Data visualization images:
Start of Block

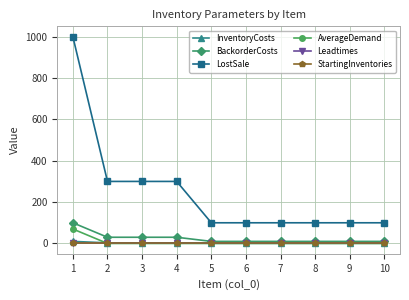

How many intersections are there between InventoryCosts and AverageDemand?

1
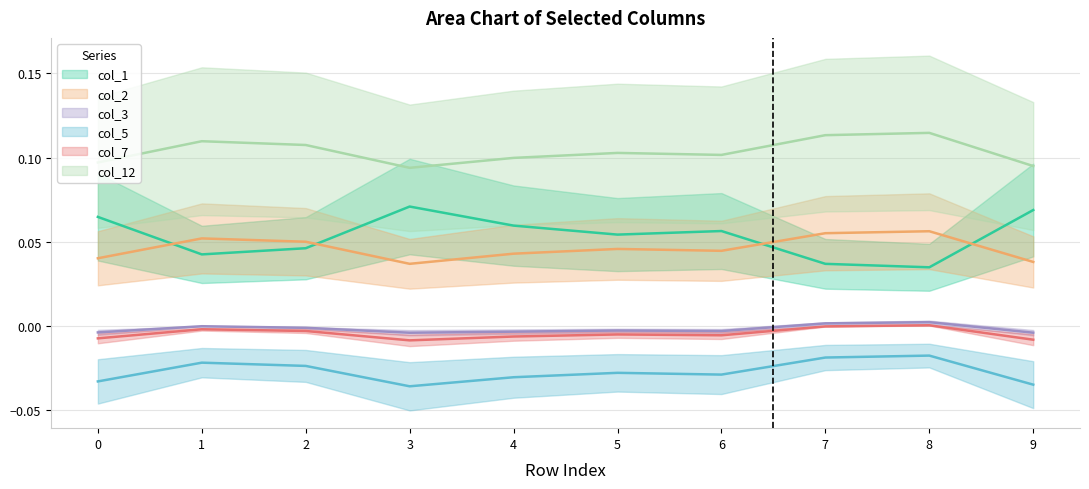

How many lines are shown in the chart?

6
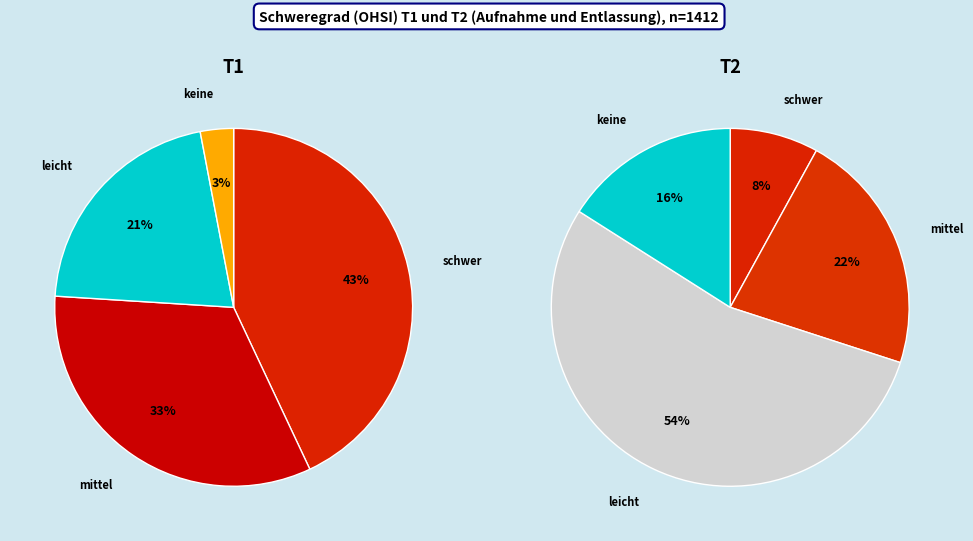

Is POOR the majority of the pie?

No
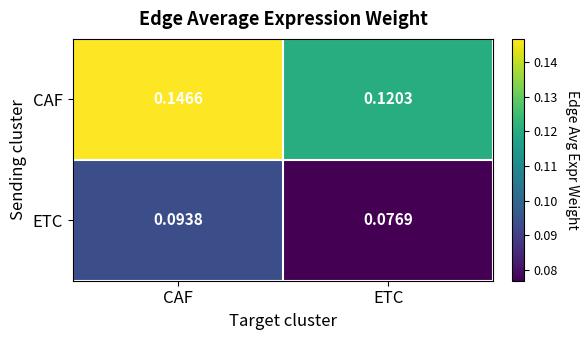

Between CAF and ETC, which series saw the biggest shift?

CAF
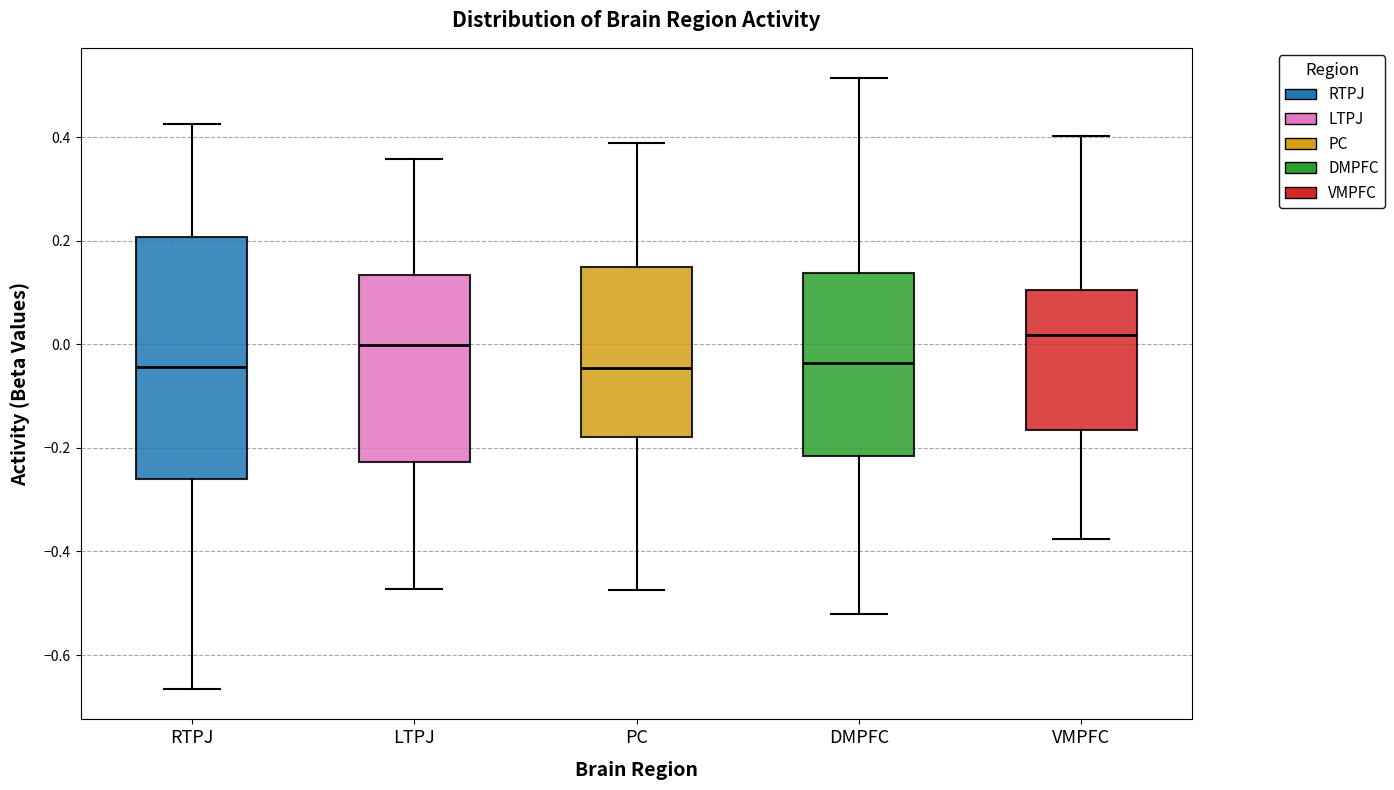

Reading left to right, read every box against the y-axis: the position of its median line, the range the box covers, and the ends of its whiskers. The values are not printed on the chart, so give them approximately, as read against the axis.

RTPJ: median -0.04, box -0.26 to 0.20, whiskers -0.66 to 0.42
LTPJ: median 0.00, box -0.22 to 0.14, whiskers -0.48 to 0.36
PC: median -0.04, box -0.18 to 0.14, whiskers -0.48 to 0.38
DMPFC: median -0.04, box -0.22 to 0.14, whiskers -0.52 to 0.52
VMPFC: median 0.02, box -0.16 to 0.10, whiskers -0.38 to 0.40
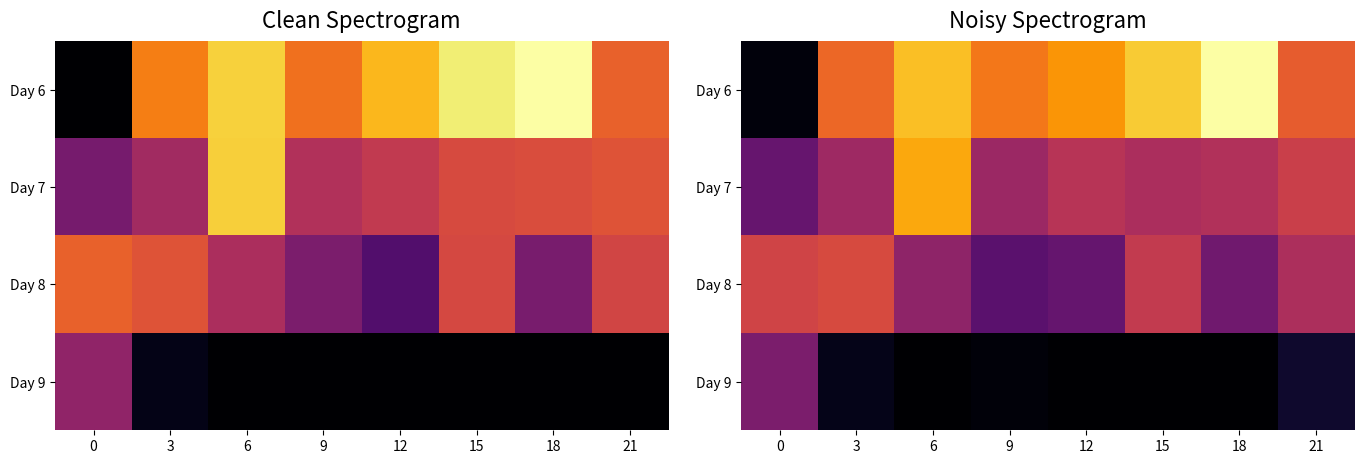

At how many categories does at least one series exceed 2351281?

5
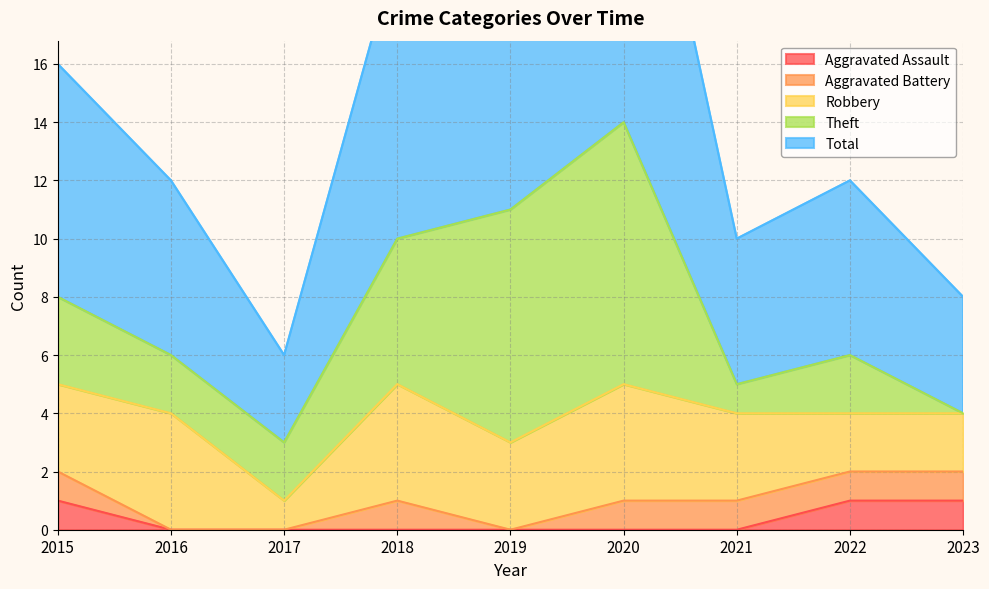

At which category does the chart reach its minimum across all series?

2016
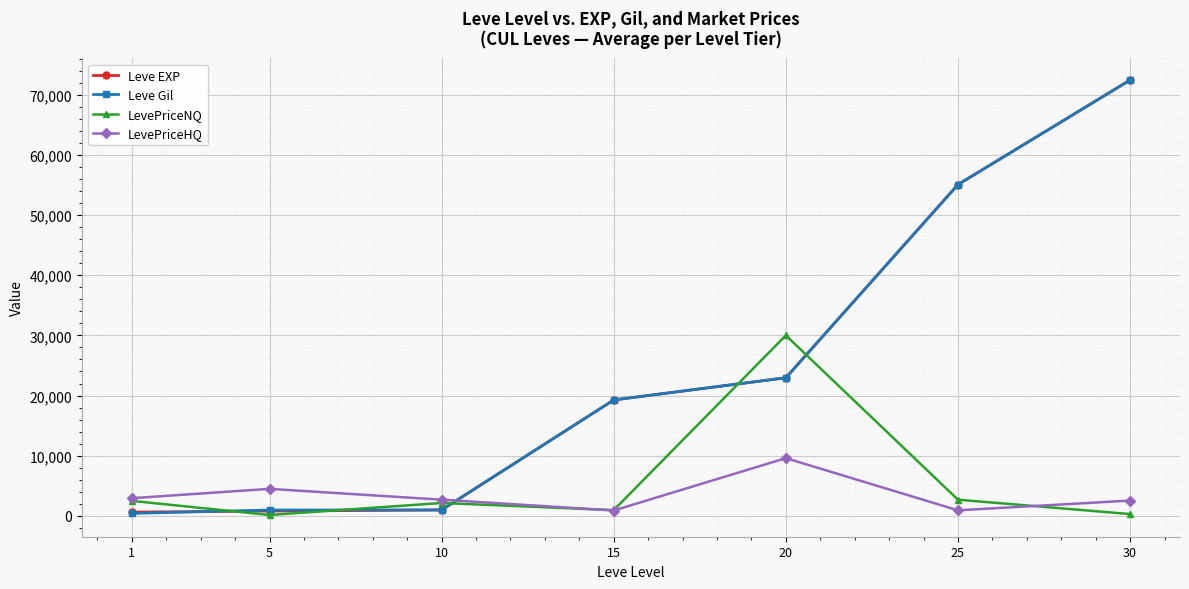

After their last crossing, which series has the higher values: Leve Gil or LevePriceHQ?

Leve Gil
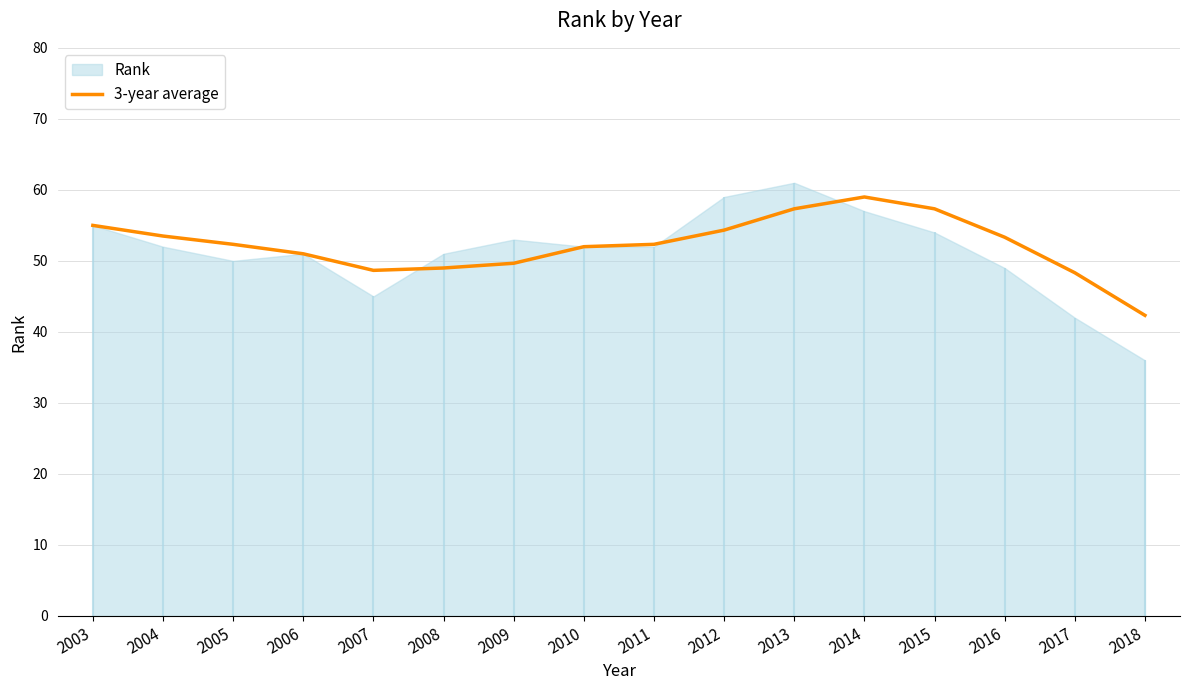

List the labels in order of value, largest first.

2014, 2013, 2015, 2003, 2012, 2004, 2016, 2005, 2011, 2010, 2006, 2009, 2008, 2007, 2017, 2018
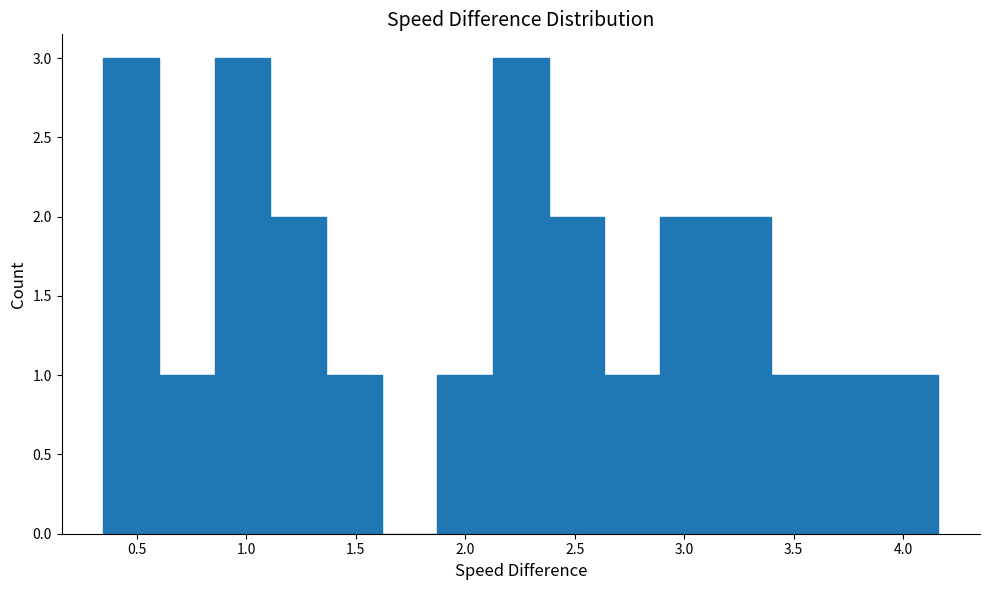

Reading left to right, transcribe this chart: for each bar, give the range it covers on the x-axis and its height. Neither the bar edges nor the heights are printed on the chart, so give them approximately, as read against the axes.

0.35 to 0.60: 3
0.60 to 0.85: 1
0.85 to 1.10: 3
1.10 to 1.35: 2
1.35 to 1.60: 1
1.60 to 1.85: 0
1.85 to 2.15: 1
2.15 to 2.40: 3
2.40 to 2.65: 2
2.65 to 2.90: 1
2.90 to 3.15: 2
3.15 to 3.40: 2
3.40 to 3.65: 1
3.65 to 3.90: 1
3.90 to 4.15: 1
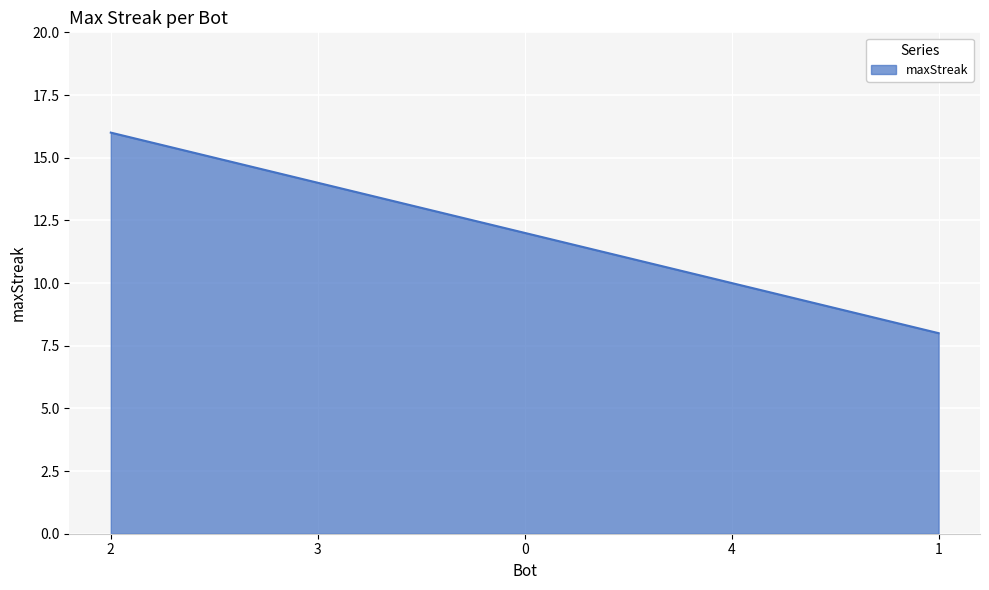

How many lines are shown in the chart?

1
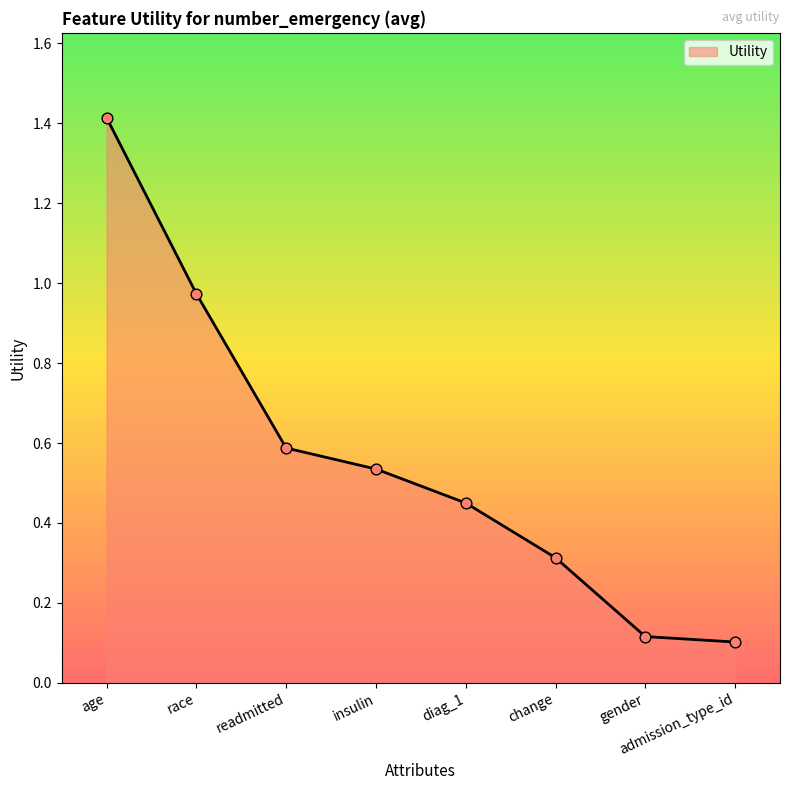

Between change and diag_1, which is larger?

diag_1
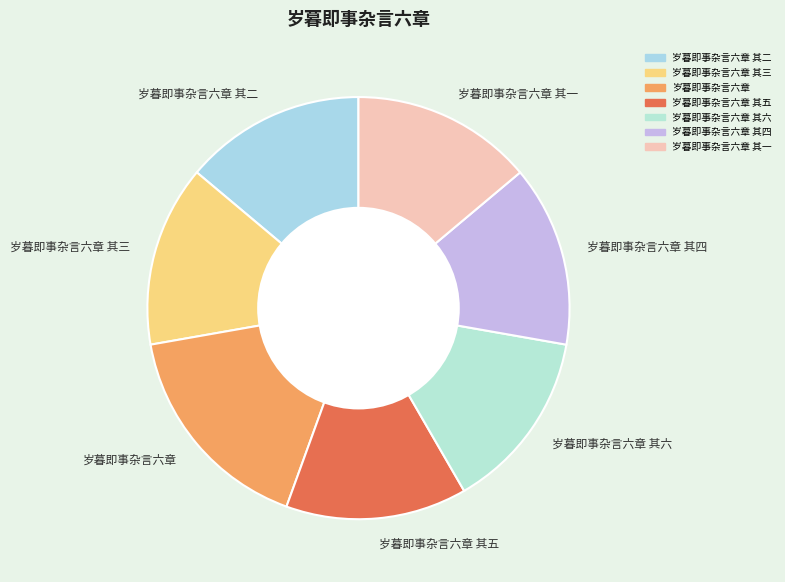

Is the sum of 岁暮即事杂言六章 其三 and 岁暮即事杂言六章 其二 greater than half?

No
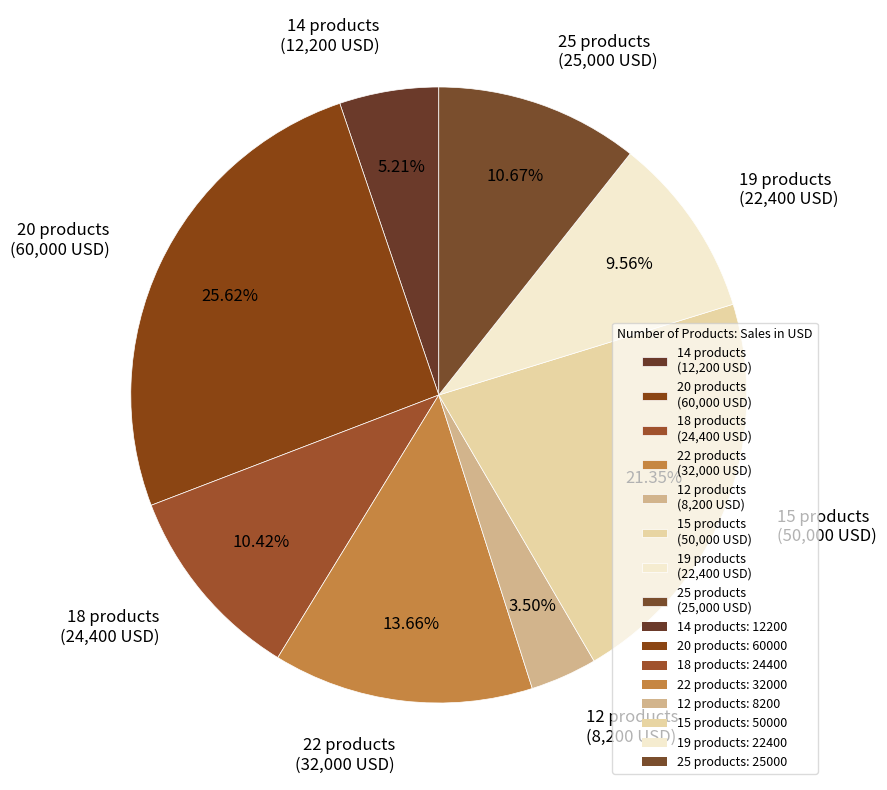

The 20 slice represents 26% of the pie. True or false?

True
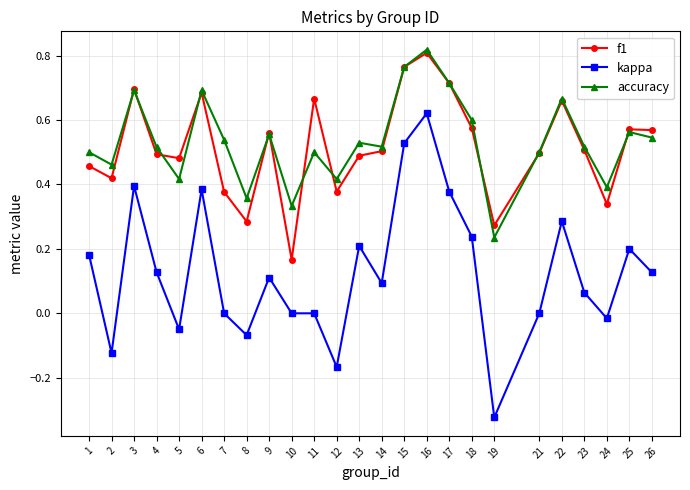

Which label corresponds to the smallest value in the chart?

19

End of Block

**WORK ORDER**
Rewrite everything from the start of the lines down to the one containing "2007, 2017, 2018", swapping "series" for "data set" and leaving all else unchanged. Leave out the pictures.

**ANSWER BOX**
How many intersections are there between InventoryCosts and AverageDemand?

1

How many lines are shown in the chart?

6

Is POOR the majority of the pie?

No

Between CAF and ETC, which data set saw the biggest shift?

CAF

Reading left to right, read every box against the y-axis: the position of its median line, the range the box covers, and the ends of its whiskers. The values are not printed on the chart, so give them approximately, as read against the axis.

RTPJ: median -0.04, box -0.26 to 0.20, whiskers -0.66 to 0.42
LTPJ: median 0.00, box -0.22 to 0.14, whiskers -0.48 to 0.36
PC: median -0.04, box -0.18 to 0.14, whiskers -0.48 to 0.38
DMPFC: median -0.04, box -0.22 to 0.14, whiskers -0.52 to 0.52
VMPFC: median 0.02, box -0.16 to 0.10, whiskers -0.38 to 0.40

At how many categories does at least one data set exceed 2351281?

5

At which category does the chart reach its minimum across all data set?

2016

After their last crossing, which data set has the higher values: Leve Gil or LevePriceHQ?

Leve Gil

List the labels in order of value, largest first.

2014, 2013, 2015, 2003, 2012, 2004, 2016, 2005, 2011, 2010, 2006, 2009, 2008, 2007, 2017, 2018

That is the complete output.